Title: Turnover Report...
Description: Trying to find an employee turnover rpt
shanesmj - July 22, 2006 03:03 PM (GMT)
:nix:
Anyone have an employee turnover report that they want to share? I am hoping that someone has a Crystal Report that does a good job of calculating turnover numbers for a set period with some history. Right now we are pulling all kinds of data out of Lawson with about 10 different reports and then calculating in Excel but I really want to just click a button and have a finished report.

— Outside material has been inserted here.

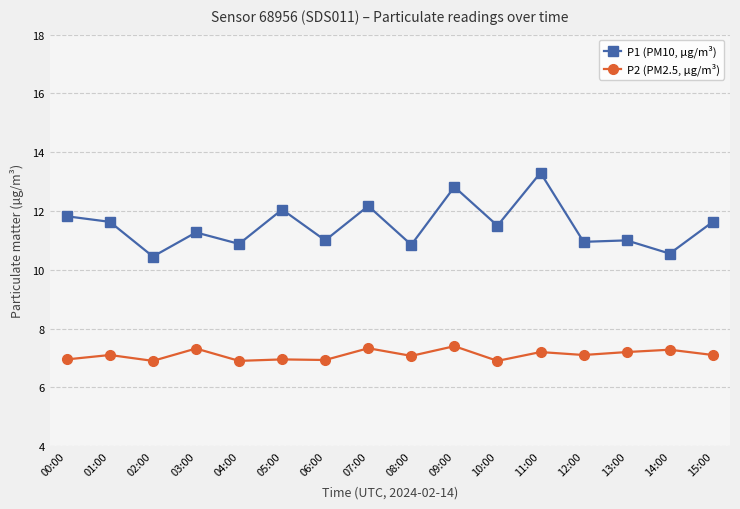

What is the smallest value displayed?

6.9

Someone what to share or is there something built into Lawson that I do not know about????
Please
cjmart - July 22, 2006 05:46 PM (GMT)
Back when I was first working on Lawson in '01, we had a consultant onsite that developed a solution utilizing pl/sql code. The code produced data that served as the data source for a Turnover report in Crystal. Most of the complexity lies withing Crystal report formulas, so it can be a bit of a bear to maintain. I'm interested to hear if Lawson has come up with any standard reports recently...

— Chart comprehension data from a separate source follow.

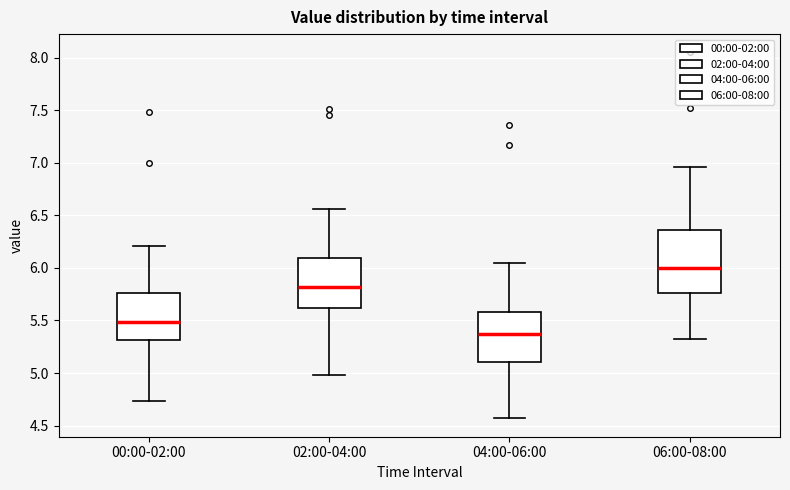

Reading left to right, read every box against the y-axis: the position of its median line, the range the box covers, and the ends of its whiskers. The values are not printed on the chart, so give them approximately, as read against the axis.

00:00-02:00: median 5.50, box 5.30 to 5.75, whiskers 4.75 to 6.20
02:00-04:00: median 5.80, box 5.60 to 6.10, whiskers 5.00 to 6.55
04:00-06:00: median 5.35, box 5.10 to 5.60, whiskers 4.55 to 6.05
06:00-08:00: median 6.00, box 5.75 to 6.35, whiskers 5.30 to 6.95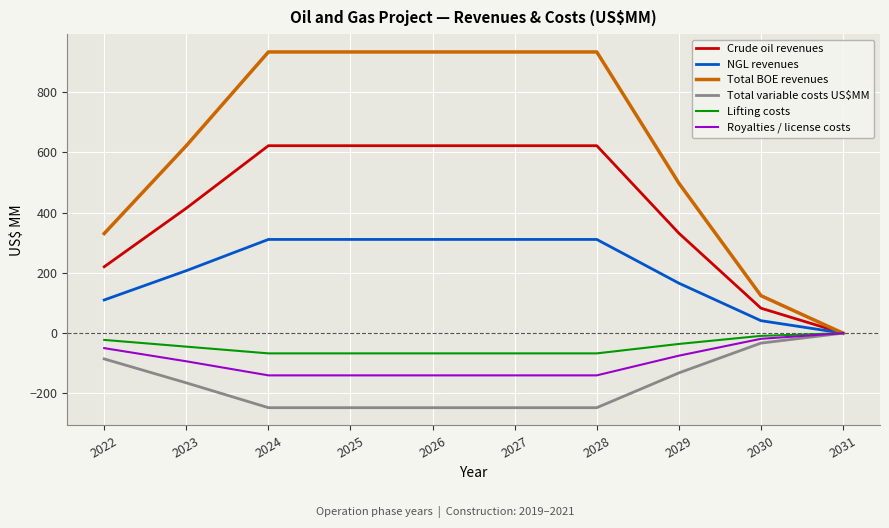

Where does the Crude oil revenues series first go above 622?

2024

mnye - July 24, 2006 06:53 PM (GMT)
first off, dont listen to cjmart, hes a drunkard and cant be trusted, he sits right behind me and smells like a distillery :wwf:
secondly, heres a dme statement from a Lawson developed crystal report (not a standard lawson report though). This was created on mid-2002 and last updated later 2004 so take it for what its worth. Additionally, I wasnt able to run this since I dont have a test system on HR. Should atleast get you pointed in the right direction.
| CODE |
| dme:PROD=PRODLINE&FILE=PERSACTHST&FIELD=ACTION-CODE;ACTION-TYPE;COMPANY;EFFECT-DATE;EMPLOYEE;REASON;REASON1;EMPLOYEE.FULL-NAME;EMPLOYEE.PRO-RATE-A-SAL;EMPLOYEE.JOB-CODE |
hth
matt
cjmart - July 24, 2006 07:03 PM (GMT)
Hmm, a dump of PERSACTHST. Insightful post by Mr Nye. :bs:
I'll take a few minutes offline to explain to him that a list of Terminations <> Turnover report. :beat:
FYI - He actually could've run it on the Lawson system we both have access to, he's just too lazy. :tyson:
mnye - July 24, 2006 10:00 PM (GMT)
you all will have to forgive Chris hes a little slow and the DBA has been getting to him lately. :P
add this as a selection clause
{Command.ACTION-CODE} in ["NEWHIRE", "TERM"]
Do a cound for each then plot the counts on a graph or crosstab query with time as your y axis, is a common way to track turnover trends. If you can post some metrics you are looking to track I can be more specific.